━━ INPUT DATA ━━

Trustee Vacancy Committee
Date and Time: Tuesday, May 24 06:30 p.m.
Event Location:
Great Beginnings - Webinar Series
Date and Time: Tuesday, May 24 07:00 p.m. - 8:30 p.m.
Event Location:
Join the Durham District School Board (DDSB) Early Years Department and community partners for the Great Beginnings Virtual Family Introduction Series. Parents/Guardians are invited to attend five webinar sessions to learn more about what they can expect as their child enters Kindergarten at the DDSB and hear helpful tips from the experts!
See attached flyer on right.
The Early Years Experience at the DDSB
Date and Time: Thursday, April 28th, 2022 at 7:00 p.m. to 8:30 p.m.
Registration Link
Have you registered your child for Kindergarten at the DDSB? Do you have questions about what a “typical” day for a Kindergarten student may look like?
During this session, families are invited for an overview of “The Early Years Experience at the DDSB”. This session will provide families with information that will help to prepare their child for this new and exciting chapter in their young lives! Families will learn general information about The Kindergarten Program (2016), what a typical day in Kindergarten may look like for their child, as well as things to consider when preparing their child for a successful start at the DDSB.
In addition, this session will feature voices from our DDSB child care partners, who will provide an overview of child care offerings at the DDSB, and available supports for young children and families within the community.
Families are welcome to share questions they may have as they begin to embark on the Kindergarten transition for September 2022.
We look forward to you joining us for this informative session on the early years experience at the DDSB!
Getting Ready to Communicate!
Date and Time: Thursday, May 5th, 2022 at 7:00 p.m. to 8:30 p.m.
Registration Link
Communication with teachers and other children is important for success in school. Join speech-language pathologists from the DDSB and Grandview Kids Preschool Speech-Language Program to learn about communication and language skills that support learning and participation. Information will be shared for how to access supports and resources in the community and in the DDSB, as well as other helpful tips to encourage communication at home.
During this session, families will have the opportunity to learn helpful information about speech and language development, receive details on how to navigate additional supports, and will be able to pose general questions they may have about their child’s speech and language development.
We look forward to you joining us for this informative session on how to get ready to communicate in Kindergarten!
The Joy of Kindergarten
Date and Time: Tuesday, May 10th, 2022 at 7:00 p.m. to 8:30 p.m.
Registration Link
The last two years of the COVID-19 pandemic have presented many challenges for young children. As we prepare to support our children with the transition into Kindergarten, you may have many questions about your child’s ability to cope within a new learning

━━━

Each line above that contains the word "questions" must be copied.

Have you registered your child for Kindergarten at the DDSB? Do you have questions about what a “typical” day for a Kindergarten student may look like?
Families are welcome to share questions they may have as they begin to embark on the Kindergarten transition for September 2022.
During this session, families will have the opportunity to learn helpful information about speech and language development, receive details on how to navigate additional supports, and will be able to pose general questions they may have about their child’s speech and language development.
The last two years of the COVID-19 pandemic have presented many challenges for young children. As we prepare to support our children with the transition into Kindergarten, you may have many questions about your child’s ability to cope within a new learning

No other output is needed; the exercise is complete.